The infectious air of excitement in 1994 infiltrated the townships of South Africa. The role of political ‘power’ that black people were reluctantly assuming was being translated into Kwaito music. Thandiswa Mazwai became a household name during this transition. She was 18 years old at the time and a vocalist of the band, Bongo Maffin. Kwaito was loud and colorful! Played on every street corner in the townships, it represented the free yet frustrated youth of post-apartheid South Africa. It was filled with lyrics speaking of pain, pleasure, love, sadness. The lyrics spoke of dissatisfaction with living conditions, with elements of hope and desire for a better future.
Zabalaza was Mazwai’s first solo album and it’s the album that brought Mazwai’s most intimate ideas to life. In songs like Nizalwa Ngobani?, she poetically questions our generation’s historical amnesia. In it she asks, “Are the beautiful ones really dead? / Nizilibel’uba nizalwa ngobani?”
It’s evident in Mazwai’s music (and she drives the message further in the short documentary by filmmaker Aryan Kaganof), that she does not seek inclusion, but instead speaks against, Hill’s ‘system for the dead’. To put it bluntly, she is a rebel par excellence, something she does not hide nor run away from. In the documentary she admits that being born in the year of the Soweto uprising, 1976 “tainted” her. “I consider myself a child of the rebellion,” she says. “My music has always been about unpacking the ‘Black’ issues… I think it’s always been about resistance,” Mazwai says.
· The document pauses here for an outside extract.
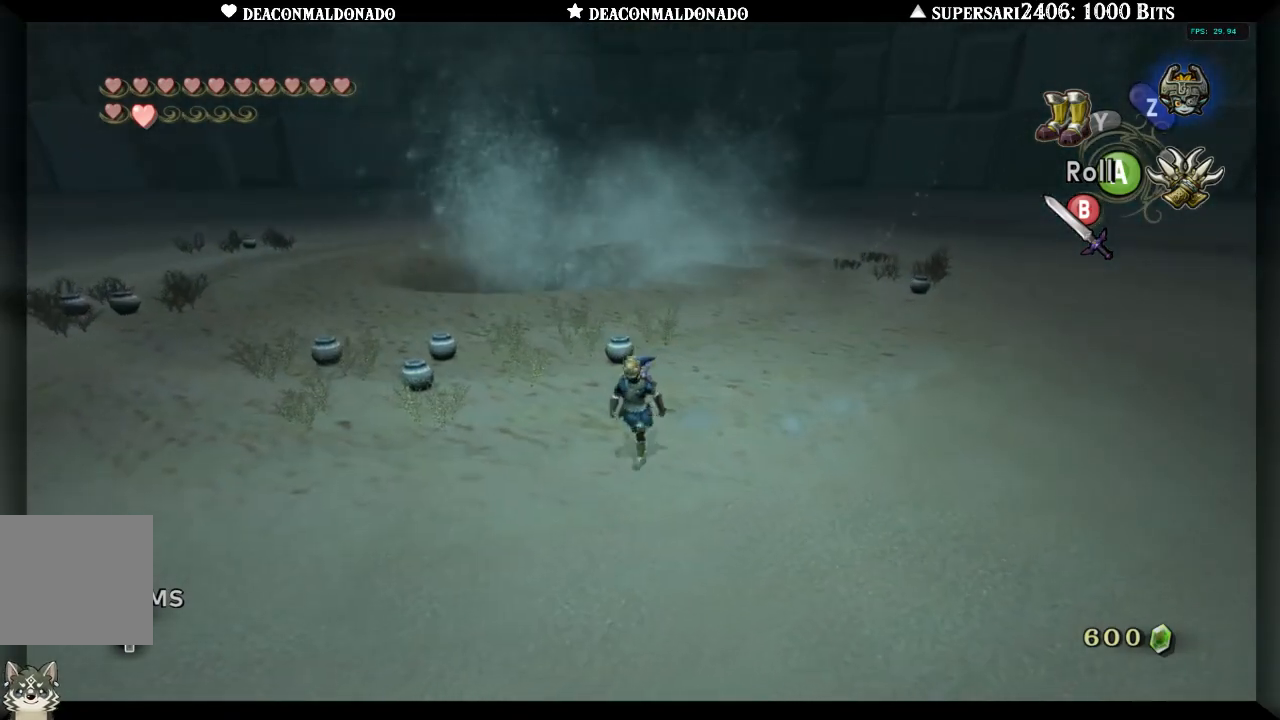
{"buttons": [], "left_stick": "down", "right_stick": "left", "events": [[383, "right_stick", "left"], [483, "left_stick", "down"]]}
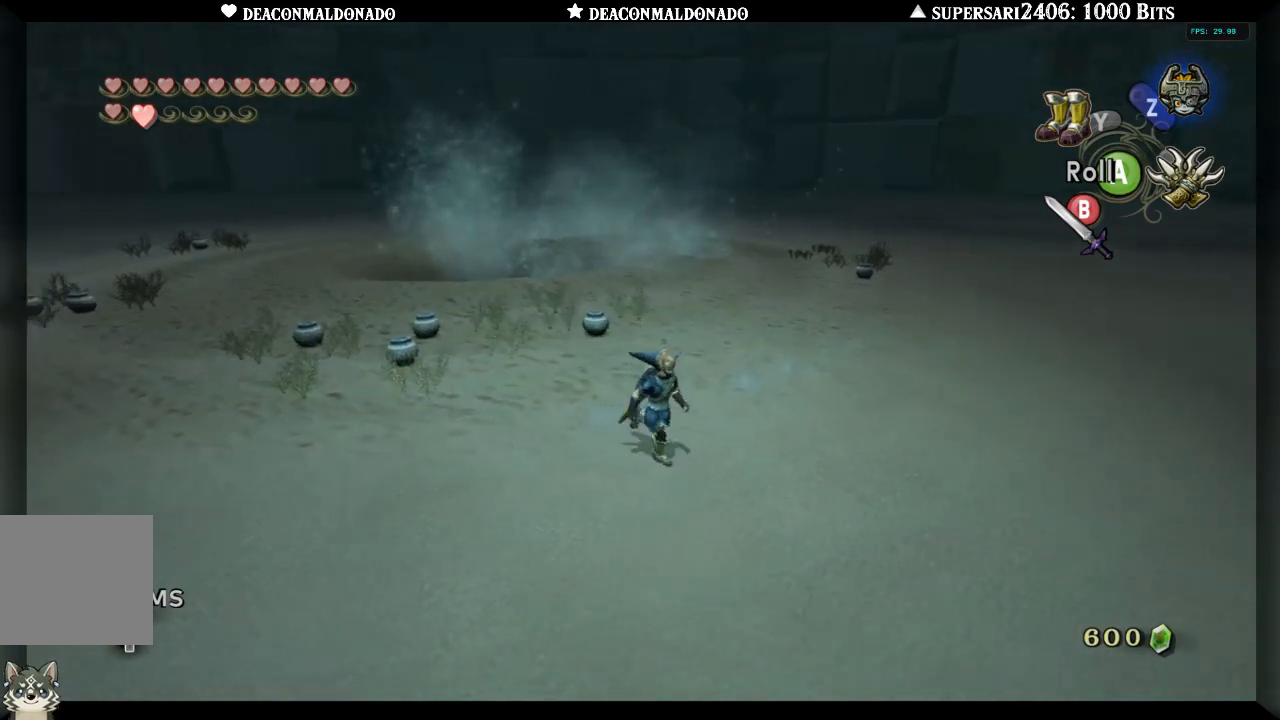
{"buttons": [], "left_stick": "left", "right_stick": "center", "events": [[83, "right_stick", "center"], [267, "left_stick", "down-left"], [483, "left_stick", "left"]]}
Spiritual yet confrontational, Mazwai and Hill make a habit of resurrecting the dead (like Fanon, Biko, Nkrumah), to remind us of our generations’ historical mission – Freedom. Liberation. Black Liberation.
Capital (power) sometimes manages to co-opt radical voices, taming and pacifying them. If not that then it distorts them, painting them as mad and/or irrational (Hill was sent for psychological evaluation after spending three months in jail for tax evasion) or as hyper-tribalists (Mazwai being reduced to a singer concerned only with retaining tribal identities). This creates a void within the music industry, shaping it to accept and celebrate mediocrity. As a result, there is silence on the objectification of women, on racism and the exploitation and demonization of the (black) poor. Silence!
The neo-liberal system in South Africa functions more or less like the one in the United States; they are both “governments that are hostile to blacks.” This system is especially harsh to black women as the intersectional nature of their oppression means that they occupy a space of invisibility in society and most definitely within the music industry. What Mazwai and Hill have managed to do is to identify the oppressive practices within the industry and in society. They have been able to identify, speak against and fight back. They don’t only identify cracks in the system; they also call us all to action.
For them, Assata Shakur’s words ring true: “I might be a slave, but I will go to my grave a rebellious slave… I will never voluntarily accept the condition of slavery.” We are blessed to be living in the times of Mazwai and Hill.